Las declaraciones y acciones de los gobiernos de México y los Estados Unidos respecto del alcance de las amenazas de Donald Trump transcurren bajo el signo del doble lenguaje y más parece una comedia o tragedia de equivocaciones que una relación entre estados soberanos. Es inexplicable que el Ejecutivo apresure en el Congreso dos iniciativas de reforma sobre “seguridad interior” dirigidas a profundizar las operaciones de las fuerzas armadas en el combate al narcotráfico. Sobre todo después de la filtración de la llamada del presidente norteamericano, en la que anunció la posible intervención del ejército de ese país para combatir a los “bad hombres” del nuestro.
Una torpe volubilidad que nos arranca cartas de negociación y presión en la antesala de la revisión del TLCAN, imposible de ser emprendida sin la reconsideración del ASPAN (2005) y la Iniciativa Mérida (2008), las cuales nos mantienen atados al esquema de seguridad de Norteamérica, considerada como una región. Este conjunto de instrumentos nos incorporaron de facto a la esfera doméstica de los Estados Unidos y nos sometieron a la vigencia de la “Ley Patriota” en nuestro territorio. Como una burda reacción a la ilegitimidad política de las dos últimas administraciones que prefirieron la militarización del país a un cambio racional de políticas en el combate al crimen organizado.
El propio Secretario de Economía ha externado que las actuales negociaciones deberán comprender temas tan relevantes como la seguridad nacional.

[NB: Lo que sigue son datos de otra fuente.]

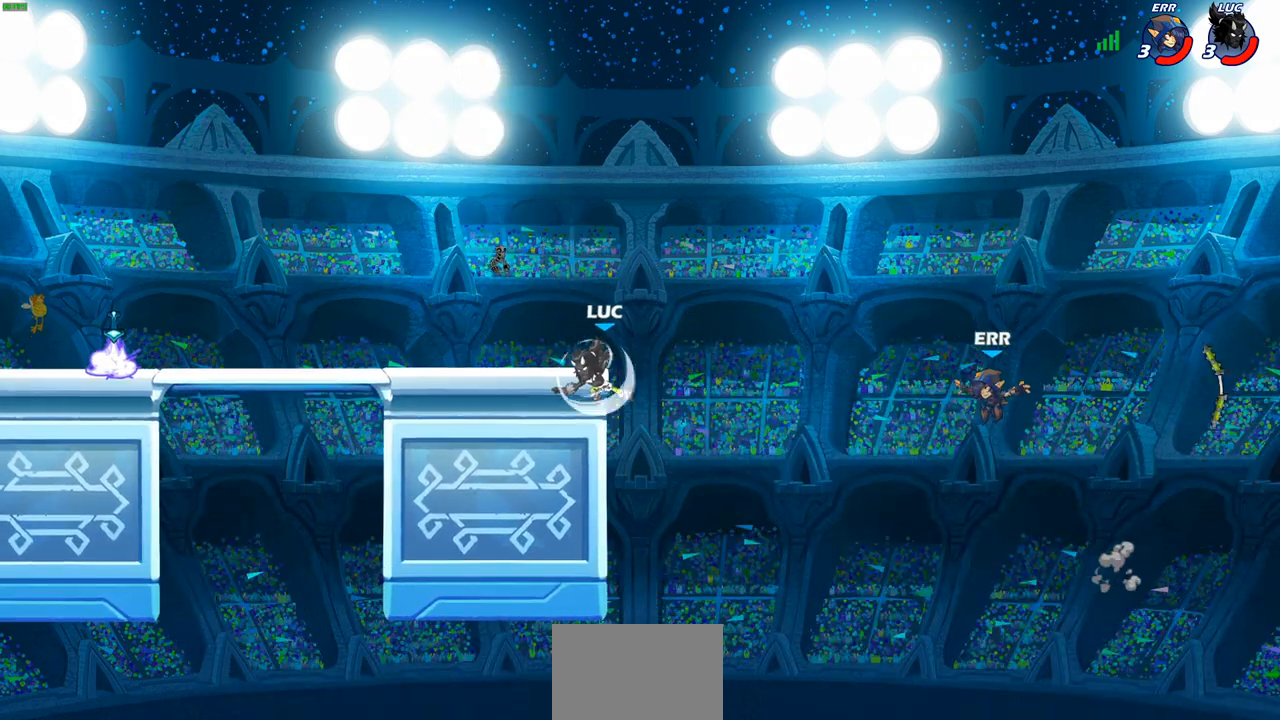
{"buttons": [], "left_stick": "up-left", "right_stick": "center", "events": [[117, "CROSS", "down"], [250, "left_stick", "up-left"], [267, "CROSS", "up"]]}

Por su parte el General Cienfuegos aseguró en diciembre que “la labor del Ejército no es perseguir delincuentes, no estudiamos para ello”, sostuvo que sería el primero en “levantar las dos manos para que las fuerzas armadas regresen a sus cuarteles y reanuden sus tareas constitucionales” y remató que la “seguridad no se resuelve a balazos”.
En días pasados el Instituto Belisario Domínguez presentó un informe en el que se confirma que la política seguida “no redujo la violencia existente en el país” y que cuando fue puesta en marcha no existía una crisis de seguridad susceptible de justificar el despliegue de los operativos armados. Decisiones que jamás han sido explicados a la opinión pública mediante un diagnóstico creíble.
El Congreso de la Unión pa-
reciera ignorar hechos irrefutables e insistir en una abdicación constitucional, a través de la aprobación de un proyecto destinado a dotar a las fuerzas armadas de un marco jurídico para realizar acciones de inteligencia contra “amenazas” a la seguridad interior. La modificación de los artículos 28 y 29 de la Carta Magna permitirían suspender garantías individuales sin controles ni transparencia: la supeditación del gobierno y de la sociedad a la autoridad militar. Más le valiera procesar una iniciativa congelada sobre la política exterior de Estado que establecería mandatos y otorgaría instrumentos para la conducción de nuestras relaciones con el exterior.
En un momento de máxima vulnerabilidad del país, resulta inaceptable encadenarnos de modo irreversible a servir a la seguridad de otros en detrimento de la nuestra, al tiempo que se convoca a una inexistente unidad nacional. Representa además una falsa escapatoria frente a la necesidad más urgente del país que consiste en repensar nuestra política de desarrollo interno en todos los campos. Ello nos obligaría a adoptar un concepto contemporáneo de seguridad para enfocarla simultáneamente desde sus dimensiones nacional, económica, social, jurídica y humana. En esta tarea confluyen los principales capítulos de la agenda nacional, con independencia de los signos ideológicos y las banderas partidarias.
Se antoja un contrasentido que, frente a la pérdida de rumbo y la inocultable decadencia de las instituciones, una endeble clase gobernante pretenda soslayar las evidencias empíricas y los programas integrales contra las adicciones como las que ha promovido la OEA y la Comisión Latinoamericana de Drogas y Democracia que comprenden tanto la despenalización de la marihuana, como la atención prioritaria a la salud y a la elevación de las condiciones de vida de la población. Una enérgica política de salarios haría posible el rescate de parte considerable de los más de quinientos mil individuos reclutados por la delincuencia organizada en México, como lo registra una investigación de la Universidad de Harvard. En vez de la seguridad de las fosas, un cambio radical de estrategia que nos condujera al renacimiento del país.